Cohen whispered to Moynihan, “What about Pearl Harbor?” The United States had also been surprised by the Iraqi invasion, he reminded him.
The next day the delegation flew back to the United States. Cohen felt as if he’d been presented with a sound and light show. There had been no real news or information about what really mattered—the decisions or options the President was facing in seeming isolation, with only a handful of advisers.
• • •
The next day, Wednesday, September 5, Bush invited 30 senators and congressmen, most of whom had traveled to the Gulf the previous weekend, to the White House.

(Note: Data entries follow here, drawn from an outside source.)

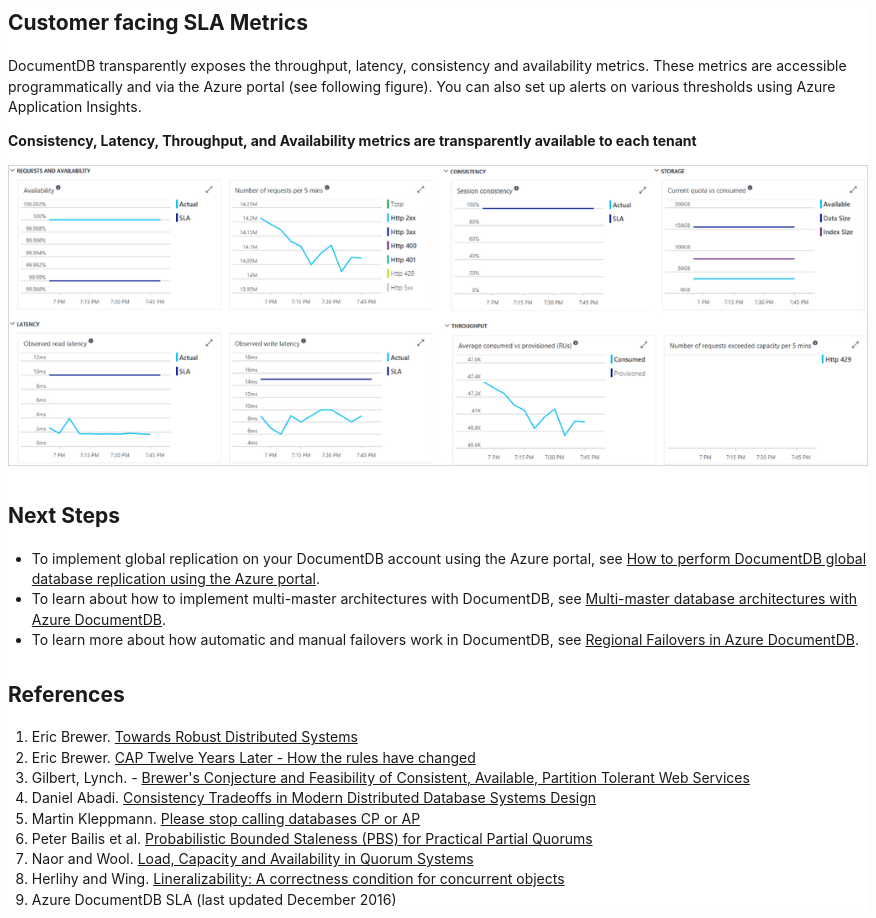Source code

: ## <a id="CustomerFacingSLAMetrics"></a>Customer facing SLA Metrics
DocumentDB transparently exposes the throughput, latency, consistency and availability metrics. These metrics are accessible programmatically and via the Azure portal (see following figure). You can also set up alerts on various thresholds using Azure Application Insights.
 
**Consistency, Latency, Throughput, and Availability metrics are transparently available to each tenant**

![Azure DocumentDB customer-visible SLA metrics](./media/documentdb-distribute-data-globally/documentdb-customer-slas.png)

## <a id="Next Steps"></a>Next Steps
- To implement global replication on your DocumentDB account using the Azure portal, see [How to perform DocumentDB global database replication using the Azure portal](/documentation/articles/documentdb-portal-global-replication/).
- To learn about how to implement multi-master architectures with DocumentDB, see [Multi-master database architectures with Azure DocumentDB](/documentation/articles/documentdb-multi-region-writers/).
- To learn more about how automatic and manual failovers work in DocumentDB, see [Regional Failovers in Azure DocumentDB](/documentation/articles/documentdb-regional-failovers/).

## <a id="References"></a>References
1. Eric Brewer. [Towards Robust Distributed Systems](https://people.eecs.berkeley.edu/~brewer/cs262b-2004/PODC-keynote.pdf)
2. Eric Brewer. [CAP Twelve Years Later - How the rules have changed](http://informatik.unibas.ch/fileadmin/Lectures/HS2012/CS341/workshops/reportsAndSlides/PresentationKevinUrban.pdf)
3. Gilbert, Lynch. - [Brewer&#39;s Conjecture and Feasibility of Consistent, Available, Partition Tolerant Web Services](http://www.glassbeam.com/sites/all/themes/glassbeam/images/blog/10.1.1.67.6951.pdf)
4. Daniel Abadi. [Consistency Tradeoffs in Modern Distributed Database Systems Design](http://cs-www.cs.yale.edu/homes/dna/papers/abadi-pacelc.pdf)
5. Martin Kleppmann. [Please stop calling databases CP or AP](https://martin.kleppmann.com/2015/05/11/please-stop-calling-databases-cp-or-ap.html)
6. Peter Bailis et al. [Probabilistic Bounded Staleness (PBS) for Practical Partial Quorums](http://vldb.org/pvldb/vol5/p776_peterbailis_vldb2012.pdf)
7. Naor and Wool. [Load, Capacity and Availability in Quorum Systems](http://www.cs.utexas.edu/~lorenzo/corsi/cs395t/04S/notes/naor98load.pdf)
8. Herlihy and Wing. [Lineralizability: A correctness condition for concurrent objects](http://cs.brown.edu/~mph/HerlihyW90/p463-herlihy.pdf)
9. Azure DocumentDB SLA (last updated December 2016)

Cheney, who attended the meeting, felt that the August congressional recess had been a tremendous advantage. The administration had been able to spend the month doing what needed to be done, rather than explaining itself on Capitol Hill. But Bush and Cheney, both former congressmen, knew that it was important to have congressional goodwill.
Every senator and congressman who spoke at the meeting praised Bush’s handling of the crisis, and expressed support for the military and diplomatic moves.
“Mr. President,” Cohen said when he had a chance to speak, “there is a photograph in The New York Times this morning showing a Marine being helped by his comrades. I don’t have to quote Shakespeare for us to see that if this Marine had been felled by a bullet and not the sun, there would be a wholly different reaction in this country.
“Mr. President, I’d suggest that you convene a special session of Congress and that we deal with the law of the land in the War Powers Act, and that you get a vote while you have the support of Congress for this operation.”